▸ **PAGE TEXT**:

════════════════════

The final centered coordinates of the island are: [0.25, 0.2, 0] and [0.65, 0.6, 1].
These coordinates will be used in the next step to create the island on the surface.
3. Create Island on the Surface.¶
3.1. Open create_point_defect.ipynb notebook.¶
Close the current notebook. Introduction notebook should be open by default.
Find create_island_defect.ipynb in the list of notebooks and double-click open it.
3.2. Modify the notebook.¶
Next, edit create_island_defect.ipynb notebook to modify the parameters by adding a list of defect configuration objects containing the cartesian coordinates of the island vertices.
With the same TiN material selected in the materials input and coordinates for the island vertices from the previous step, the user can create the island on the surface.
Notice, that we did not create the slab yet, so it is necessary to provide slab parameters in this notebook.

════════════════════

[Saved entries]
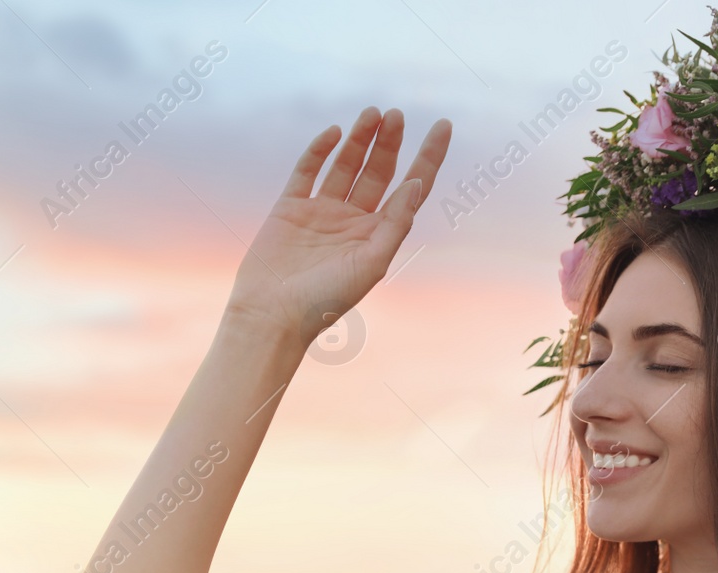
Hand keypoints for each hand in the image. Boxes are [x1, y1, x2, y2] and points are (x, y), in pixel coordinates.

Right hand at [225, 106, 450, 346]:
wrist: (273, 314)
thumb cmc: (326, 299)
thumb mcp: (372, 263)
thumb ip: (396, 223)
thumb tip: (417, 184)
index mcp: (378, 235)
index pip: (410, 188)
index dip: (429, 157)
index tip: (444, 125)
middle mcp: (353, 220)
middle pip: (378, 171)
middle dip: (389, 142)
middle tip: (397, 114)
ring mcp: (321, 212)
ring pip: (346, 166)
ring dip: (360, 139)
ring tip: (372, 113)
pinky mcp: (290, 208)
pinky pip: (308, 171)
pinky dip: (320, 150)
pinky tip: (334, 132)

════════════════════

According to the island tutorial text, which material is selected in the materials input when creating the island on the surface? None of these rows are needed here.

▸ **EXERCISE OUTPUT**: TiN